When states began passing their own Blaine amendments in the late 1800s, a key issue was whether Catholic schools could receive public funds. More recently, courts have wrestled with whether the amendments forbid state tax dollars from being used for everything from church-run halfway houses to soup kitchens.
It’s possible that the high court could examine the constitutionality of Blaine amendments, which go beyond the U.S. Constitution’s prohibition against the establishment of a state religion. Critics contend the provisions, named after James Blaine, a House speaker and senator from Maine who ran unsuccessfully for president in 1884, are rooted in anti-Catholic animus.
Eric Rassbach, deputy general counsel for The Becket Fund for Religious Liberty, said, “I would be surprised if the court simply passes the history by.”
“It’s a bit like if they were adjudicating a Jim Crow statute and they didn’t mention anything about Jim Crow,” Mr. Rassbach said. “This is Jim Crow for Catholics. You don’t have to look too deeply into the second half of the century in the United States to see where these provisions were coming from. ‘Rum, Romanism and rebellion’ — that’s the kind of stuff that was going on during that time period when these state Blaine amendments were enacted.”
But Mr. Luchenitser disputes that interpretation of the amendments’ history, arguing that state legislators had plenty of other reasons for adding the provisions to their constitutions, including a healthy regard for the separation of church and state.
“That’s what the groups like the Alliance Defending Freedom and the Becket Fund charge, but that’s a very questionable reading of history,” he said. “It’s true that there were some people who made anti-Catholic statements, but what was going on in the 19th century was the Catholic Church was the leading group that was seeking funding for private religious schools.”

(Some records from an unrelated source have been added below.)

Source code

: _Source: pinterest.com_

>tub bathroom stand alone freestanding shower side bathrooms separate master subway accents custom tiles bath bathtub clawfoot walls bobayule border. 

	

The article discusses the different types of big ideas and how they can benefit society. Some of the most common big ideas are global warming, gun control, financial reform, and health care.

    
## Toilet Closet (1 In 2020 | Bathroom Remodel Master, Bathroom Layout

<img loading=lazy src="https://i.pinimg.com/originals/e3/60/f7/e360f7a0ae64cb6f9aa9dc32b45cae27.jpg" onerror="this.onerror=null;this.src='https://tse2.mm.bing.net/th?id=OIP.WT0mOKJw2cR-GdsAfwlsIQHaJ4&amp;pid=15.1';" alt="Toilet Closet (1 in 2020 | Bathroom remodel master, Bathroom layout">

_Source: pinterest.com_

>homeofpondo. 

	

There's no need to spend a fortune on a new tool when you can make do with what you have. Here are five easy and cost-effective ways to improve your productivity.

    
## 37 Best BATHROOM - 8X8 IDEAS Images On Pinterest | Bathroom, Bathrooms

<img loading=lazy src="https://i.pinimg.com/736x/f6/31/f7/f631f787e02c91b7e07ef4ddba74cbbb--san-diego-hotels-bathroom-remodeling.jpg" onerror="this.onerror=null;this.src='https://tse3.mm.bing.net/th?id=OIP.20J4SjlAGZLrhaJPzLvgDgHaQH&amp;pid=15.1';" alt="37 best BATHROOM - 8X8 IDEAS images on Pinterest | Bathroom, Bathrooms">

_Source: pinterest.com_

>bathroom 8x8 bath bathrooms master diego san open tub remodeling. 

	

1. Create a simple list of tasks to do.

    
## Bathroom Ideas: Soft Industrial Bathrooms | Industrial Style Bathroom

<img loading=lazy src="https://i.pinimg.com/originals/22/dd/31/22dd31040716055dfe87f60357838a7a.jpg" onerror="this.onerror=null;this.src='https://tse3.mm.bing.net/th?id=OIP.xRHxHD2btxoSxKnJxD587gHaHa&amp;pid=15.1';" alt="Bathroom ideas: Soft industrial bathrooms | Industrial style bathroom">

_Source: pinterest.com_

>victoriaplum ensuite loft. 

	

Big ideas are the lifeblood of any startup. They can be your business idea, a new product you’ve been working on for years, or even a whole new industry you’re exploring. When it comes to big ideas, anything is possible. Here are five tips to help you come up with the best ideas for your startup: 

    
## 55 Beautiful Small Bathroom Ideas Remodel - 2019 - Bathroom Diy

Mr. Luchenitser added that “there’s a lot of debate and controversy about this.”
Supporters of Trinity Lutheran’s effort to win state dollars for the playground say they don’t expect the court to go so far as to strike down the Blaine amendments, but they want to see the court give churches more leeway in accessing public funds, especially when the purpose is clearly religion-neutral.

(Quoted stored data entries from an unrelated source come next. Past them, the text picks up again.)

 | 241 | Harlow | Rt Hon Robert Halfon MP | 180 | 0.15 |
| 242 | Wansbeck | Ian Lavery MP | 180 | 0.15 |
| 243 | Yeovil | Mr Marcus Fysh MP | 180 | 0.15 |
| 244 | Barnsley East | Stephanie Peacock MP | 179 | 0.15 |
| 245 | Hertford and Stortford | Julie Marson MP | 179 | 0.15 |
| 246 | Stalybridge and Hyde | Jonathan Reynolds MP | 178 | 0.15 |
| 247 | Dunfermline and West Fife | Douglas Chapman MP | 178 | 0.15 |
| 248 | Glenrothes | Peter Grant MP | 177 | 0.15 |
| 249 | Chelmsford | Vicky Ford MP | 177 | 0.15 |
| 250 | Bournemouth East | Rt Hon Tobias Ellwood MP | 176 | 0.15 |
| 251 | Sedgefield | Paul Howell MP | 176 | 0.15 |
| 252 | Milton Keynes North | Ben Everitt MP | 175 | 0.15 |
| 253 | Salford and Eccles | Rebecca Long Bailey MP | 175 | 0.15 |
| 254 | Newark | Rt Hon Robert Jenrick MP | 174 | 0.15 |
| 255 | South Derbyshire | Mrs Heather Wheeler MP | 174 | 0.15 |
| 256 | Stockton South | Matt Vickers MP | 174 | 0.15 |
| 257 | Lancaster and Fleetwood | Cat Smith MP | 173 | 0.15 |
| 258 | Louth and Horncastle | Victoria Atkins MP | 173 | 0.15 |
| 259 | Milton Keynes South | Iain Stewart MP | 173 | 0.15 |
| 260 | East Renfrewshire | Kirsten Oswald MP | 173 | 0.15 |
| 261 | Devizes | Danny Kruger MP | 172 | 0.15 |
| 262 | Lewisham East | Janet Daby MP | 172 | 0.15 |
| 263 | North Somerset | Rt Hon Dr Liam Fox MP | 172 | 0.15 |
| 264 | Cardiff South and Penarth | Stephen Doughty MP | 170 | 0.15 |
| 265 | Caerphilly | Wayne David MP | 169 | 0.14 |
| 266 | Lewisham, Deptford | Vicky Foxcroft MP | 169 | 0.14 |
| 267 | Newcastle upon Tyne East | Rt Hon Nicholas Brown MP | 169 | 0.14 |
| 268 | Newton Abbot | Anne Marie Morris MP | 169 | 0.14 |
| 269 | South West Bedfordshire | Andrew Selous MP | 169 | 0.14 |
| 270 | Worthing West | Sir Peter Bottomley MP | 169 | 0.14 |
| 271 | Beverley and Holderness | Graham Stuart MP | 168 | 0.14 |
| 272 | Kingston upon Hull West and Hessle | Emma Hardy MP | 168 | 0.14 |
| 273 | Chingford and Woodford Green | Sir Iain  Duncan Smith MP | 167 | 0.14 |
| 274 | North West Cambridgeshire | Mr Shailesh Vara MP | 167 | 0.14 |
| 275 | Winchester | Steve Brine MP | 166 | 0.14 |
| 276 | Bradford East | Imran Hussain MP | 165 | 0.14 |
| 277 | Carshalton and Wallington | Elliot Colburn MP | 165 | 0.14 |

“A good outcome would be if the Supreme Court said, ‘No, you cannot enforce these Blaine amendments to exclude religious institutions from equally distributed grant programs or contracting programs or what have you just because they’re religious. That’s an exclusion that just doesn’t make sense,’” said Mr. Rassbach.
Mr. Stanley, who represents Trinity Lutheran, said his client’s appeal to the Supreme Court is “much more narrow and focused.”
“The best outcome for Trinity Lutheran would be to apply these amendments, even if they remain, in an evenhanded and neutral fashion that treats religious groups on the same terms as everyone else,” Mr. Stanley said.
Ten states filed a brief in support of Trinity Lutheran’s request for a high court hearing, saying that previous judicial rulings “arguably push ‘no aid’ into the realm of discrimination against religion.”
In his brief, Missouri Attorney General Chris Koster, a Democrat, argued that the question is not “whether a state can exclude churches and other religious institutions from a program that otherwise provides benefits to everyone.”
“Rather, it is whether states are required by the U.S. Constitution to violate their own constitutions and choose a church to receive a grant when that means turning down nonchurch applicants,” he said.
Mr. Luchenitser said he could foresee a ruling in which the court identifies “circumstances where the funding does not actually support a religious facility or a religious activity or religious teachings,” and that “only in those circumstances the states cannot treat religious and nonreligious institutions differently in deciding who can get public funds.”
“We wouldn’t support such a ruling; we’d be disappointed,” he said. “But it would be better than a more expansive ruling that erodes the state constitutional provisions to a greater extent.”